Breathing has been on my mind lately. It may have been the yoga class I took the other day. “Focus on breath,” said the instructor. And so I did.
Or perhaps it was because of a recent phone call with my mother. She spent the entire time coughing, struggling to catch her breath as a result of a terrible bout with bronchitis. “Breathing is so hard,” she said.
Or perhaps it was because my teenage daughter was diagnosed with exercise-induced asthma. No one in my family or my husband’s family has this disease, but our daughter does. She plays year-round club soccer and runs track; she’s outdoors, breathing hard, almost every day. Now, not only are her muscles straining, so are her lungs.
So, like any good mother, I started doing some research. Here are a few things I’ve learned recently...
- American coal plants produce 386,000 tons of hazardous air pollutants every year.
- These pollutants infect our children through the air and the food supply (That mercury in tuna? Well, now you know where it comes from).
- The pollutants emitted by coal plants have been linked to birth defects, immune disorders, cancer, and ...asthma.
- Average air quality in Palo Alto ranks 12 on a scale of 1 to 100 (100 being the highest). The average city across the US comes in at 82. Not doing so well, are we?

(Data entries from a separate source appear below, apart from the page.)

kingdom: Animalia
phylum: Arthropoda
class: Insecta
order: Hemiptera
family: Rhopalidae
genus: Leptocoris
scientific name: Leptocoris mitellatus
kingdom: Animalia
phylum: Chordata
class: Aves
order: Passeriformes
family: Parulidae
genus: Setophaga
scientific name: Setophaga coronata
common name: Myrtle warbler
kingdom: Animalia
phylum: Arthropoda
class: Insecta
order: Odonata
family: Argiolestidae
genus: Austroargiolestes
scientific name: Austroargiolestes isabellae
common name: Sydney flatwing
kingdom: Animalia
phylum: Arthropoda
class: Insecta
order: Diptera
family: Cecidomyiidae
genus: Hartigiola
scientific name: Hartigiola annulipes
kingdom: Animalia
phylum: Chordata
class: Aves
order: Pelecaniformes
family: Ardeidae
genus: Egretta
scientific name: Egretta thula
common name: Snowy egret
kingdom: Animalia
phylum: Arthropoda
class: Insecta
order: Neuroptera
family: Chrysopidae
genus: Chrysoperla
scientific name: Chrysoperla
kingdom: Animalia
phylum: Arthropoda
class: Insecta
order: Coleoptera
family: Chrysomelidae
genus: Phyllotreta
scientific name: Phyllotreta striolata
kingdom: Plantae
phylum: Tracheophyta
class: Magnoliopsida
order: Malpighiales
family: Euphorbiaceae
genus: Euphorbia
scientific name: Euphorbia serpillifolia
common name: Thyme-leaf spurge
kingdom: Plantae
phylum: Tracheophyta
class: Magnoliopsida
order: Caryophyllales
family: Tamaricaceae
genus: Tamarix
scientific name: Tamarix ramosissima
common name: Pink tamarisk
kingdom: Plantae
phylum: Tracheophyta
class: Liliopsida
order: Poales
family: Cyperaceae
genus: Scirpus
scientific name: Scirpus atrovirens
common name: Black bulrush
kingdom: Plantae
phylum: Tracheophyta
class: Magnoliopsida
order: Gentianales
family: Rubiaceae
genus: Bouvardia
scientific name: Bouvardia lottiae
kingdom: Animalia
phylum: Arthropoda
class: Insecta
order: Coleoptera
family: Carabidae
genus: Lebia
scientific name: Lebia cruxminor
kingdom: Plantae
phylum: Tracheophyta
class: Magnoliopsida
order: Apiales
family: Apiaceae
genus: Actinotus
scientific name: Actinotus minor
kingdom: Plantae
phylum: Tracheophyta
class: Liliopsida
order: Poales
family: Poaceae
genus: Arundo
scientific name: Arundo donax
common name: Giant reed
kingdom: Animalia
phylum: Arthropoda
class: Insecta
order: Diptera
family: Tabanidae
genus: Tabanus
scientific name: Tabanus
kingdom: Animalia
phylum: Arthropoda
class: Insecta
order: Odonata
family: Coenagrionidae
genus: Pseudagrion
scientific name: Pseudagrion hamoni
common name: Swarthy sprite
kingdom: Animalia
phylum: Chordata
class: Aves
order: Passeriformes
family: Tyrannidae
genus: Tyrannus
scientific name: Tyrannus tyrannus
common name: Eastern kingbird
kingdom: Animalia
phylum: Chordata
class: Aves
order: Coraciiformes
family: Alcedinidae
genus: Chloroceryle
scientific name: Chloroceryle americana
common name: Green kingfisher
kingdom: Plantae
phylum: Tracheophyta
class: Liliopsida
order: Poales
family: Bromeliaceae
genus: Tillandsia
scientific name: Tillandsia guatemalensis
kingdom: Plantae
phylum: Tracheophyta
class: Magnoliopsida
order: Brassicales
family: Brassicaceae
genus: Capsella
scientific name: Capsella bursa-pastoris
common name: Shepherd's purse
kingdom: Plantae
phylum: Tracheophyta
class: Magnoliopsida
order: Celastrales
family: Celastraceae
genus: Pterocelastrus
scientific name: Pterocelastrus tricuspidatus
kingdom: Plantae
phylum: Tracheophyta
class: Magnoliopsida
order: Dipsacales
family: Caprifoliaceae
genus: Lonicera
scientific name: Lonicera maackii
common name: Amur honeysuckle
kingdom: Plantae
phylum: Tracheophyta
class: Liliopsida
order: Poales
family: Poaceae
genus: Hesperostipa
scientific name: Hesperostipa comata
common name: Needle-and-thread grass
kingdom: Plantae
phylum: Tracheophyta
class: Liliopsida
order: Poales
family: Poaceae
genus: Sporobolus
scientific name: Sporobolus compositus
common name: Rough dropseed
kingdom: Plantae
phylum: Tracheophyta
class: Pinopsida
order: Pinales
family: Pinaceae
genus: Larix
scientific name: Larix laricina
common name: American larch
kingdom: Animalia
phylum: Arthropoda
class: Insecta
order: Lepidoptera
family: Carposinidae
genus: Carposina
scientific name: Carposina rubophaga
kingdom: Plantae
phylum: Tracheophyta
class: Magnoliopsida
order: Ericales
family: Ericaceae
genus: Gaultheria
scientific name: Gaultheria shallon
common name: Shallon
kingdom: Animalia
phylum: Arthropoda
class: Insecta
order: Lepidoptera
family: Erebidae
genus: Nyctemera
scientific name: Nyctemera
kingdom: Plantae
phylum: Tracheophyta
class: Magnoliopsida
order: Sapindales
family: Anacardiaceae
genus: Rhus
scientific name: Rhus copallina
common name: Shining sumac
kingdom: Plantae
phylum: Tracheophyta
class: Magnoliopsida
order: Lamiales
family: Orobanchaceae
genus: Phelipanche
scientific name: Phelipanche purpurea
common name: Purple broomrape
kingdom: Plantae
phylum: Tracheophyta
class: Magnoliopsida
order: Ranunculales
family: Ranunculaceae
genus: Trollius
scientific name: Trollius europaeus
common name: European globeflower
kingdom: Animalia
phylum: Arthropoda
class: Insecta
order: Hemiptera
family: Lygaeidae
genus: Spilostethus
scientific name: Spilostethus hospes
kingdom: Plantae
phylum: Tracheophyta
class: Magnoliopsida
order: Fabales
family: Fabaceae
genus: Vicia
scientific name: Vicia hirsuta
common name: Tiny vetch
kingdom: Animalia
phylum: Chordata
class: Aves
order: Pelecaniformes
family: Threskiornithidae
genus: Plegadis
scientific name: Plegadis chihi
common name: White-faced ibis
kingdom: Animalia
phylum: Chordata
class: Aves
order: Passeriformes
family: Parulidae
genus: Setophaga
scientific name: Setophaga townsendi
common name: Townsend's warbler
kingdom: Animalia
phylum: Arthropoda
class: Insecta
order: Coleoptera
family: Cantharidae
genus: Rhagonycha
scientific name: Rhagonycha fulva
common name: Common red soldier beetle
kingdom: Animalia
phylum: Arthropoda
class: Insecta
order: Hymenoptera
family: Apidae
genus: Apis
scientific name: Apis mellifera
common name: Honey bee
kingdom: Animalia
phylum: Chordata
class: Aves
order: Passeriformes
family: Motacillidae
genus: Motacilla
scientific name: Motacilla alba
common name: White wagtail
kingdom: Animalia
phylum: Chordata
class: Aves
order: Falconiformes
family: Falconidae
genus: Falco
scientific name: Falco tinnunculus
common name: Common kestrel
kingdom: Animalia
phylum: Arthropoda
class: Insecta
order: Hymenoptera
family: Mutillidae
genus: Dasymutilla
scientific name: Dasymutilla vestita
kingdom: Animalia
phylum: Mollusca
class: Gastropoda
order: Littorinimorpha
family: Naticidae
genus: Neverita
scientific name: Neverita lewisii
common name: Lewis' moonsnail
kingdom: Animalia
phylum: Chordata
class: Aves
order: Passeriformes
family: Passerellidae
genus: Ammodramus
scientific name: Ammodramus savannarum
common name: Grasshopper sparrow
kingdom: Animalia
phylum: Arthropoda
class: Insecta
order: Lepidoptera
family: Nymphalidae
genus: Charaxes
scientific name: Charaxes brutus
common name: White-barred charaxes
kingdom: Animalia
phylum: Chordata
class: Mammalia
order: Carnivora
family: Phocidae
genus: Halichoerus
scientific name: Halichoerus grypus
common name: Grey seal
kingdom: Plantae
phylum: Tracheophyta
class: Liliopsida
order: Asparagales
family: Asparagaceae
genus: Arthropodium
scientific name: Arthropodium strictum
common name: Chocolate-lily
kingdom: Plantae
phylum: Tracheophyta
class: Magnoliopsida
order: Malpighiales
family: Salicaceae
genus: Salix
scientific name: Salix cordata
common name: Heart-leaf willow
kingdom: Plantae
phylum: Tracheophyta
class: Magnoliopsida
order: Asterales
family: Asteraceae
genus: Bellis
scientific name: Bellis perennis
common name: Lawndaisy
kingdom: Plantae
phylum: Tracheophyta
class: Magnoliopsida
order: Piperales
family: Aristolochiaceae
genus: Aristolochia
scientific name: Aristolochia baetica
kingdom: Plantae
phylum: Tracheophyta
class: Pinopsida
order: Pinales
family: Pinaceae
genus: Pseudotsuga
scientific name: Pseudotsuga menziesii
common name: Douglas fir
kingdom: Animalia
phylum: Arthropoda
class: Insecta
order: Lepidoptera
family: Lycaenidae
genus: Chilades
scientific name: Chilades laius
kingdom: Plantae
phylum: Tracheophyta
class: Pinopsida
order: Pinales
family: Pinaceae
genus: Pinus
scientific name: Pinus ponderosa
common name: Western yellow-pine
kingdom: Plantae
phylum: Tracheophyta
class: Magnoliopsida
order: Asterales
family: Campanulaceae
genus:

Which is why I am now holding my breath.
This week, the Obama Administration is scheduled to approve a set of rulings issued last spring by the EPA that would update the Clean Air Act. If implemented, the rulings will dramatically cut mercury, heavy metals, acid gas, and other emissions from power plants, specifically coal-burning plants.
The Mercury and Air Toxics Standards would require coal-fired plants to install emission filters on their smoke stacks, providing for a significant reduction in pollution. Unfortunately, these efforts to protect our air have become a hot potato in the game of politics.
Toxic emissions were restricted by the Clean Air Act signed into law in 1970 by President Richard Nixon. In 1990, President George Bush signed an amendment providing for tighter regulations. However, it wasn’t until 2000, under President Clinton, that coal-fired plants were included in the Clean Air Act.
Now the act is being dismantled, one tarnished piece of coal at a time. Select members of the energy industry such as American Electric Power, the country’s largest coal-burning electric utility, and their political friends, such as Rep. Fred Upton (R-MI), chairman of the House Energy and Commerce Committee, argue restrictions on coal-powered plants will force undue burden and cost - something they insist no one wants to do in a limping economy.
In the past year, they have worked to limit EPA influence by attempting to significantly cut its budget and by aggressively lobbying against the new standards. These rulings, they claim, will result in rolling black outs, a loss of jobs, and could potentially even lead to bankruptcy. They argue the industry needs more time.
Of course, they have had since 2000 to limit pollution from their plants. Some forward thinking companies have already taken the initiative to reign in their impact on the environment. Constellation Energy installed controls for mercury and other pollutants on its big power plant outside Baltimore, according to senior vice president, Paul Allen, as reported on NPR. The retrofitting took a little more than two years and at the peak of construction, it put 1,300 people to work.
The EPA has indicated the annual industry costs of implementing the new standards will run nearly $11 billion; nothing to sneeze at. However, when weighed against the benefits to our children it is hard to argue with the inherent value of these proposals.
A 2008 study reported in the journal Health Affairs indicated we spend $76.6 billion annually on environmentally related illness in children. These illnesses range from lead poisoning, to mercury exposure, and even to asthma add great burden to families and our extended community. Trust me, I know.
My hope is that our president will not bow to the winds of politics as he has done recently on other environmental issues. He’s promised to support the EPA rulings, but until I hear the announcement, I won’t be able to let out a sigh of relief.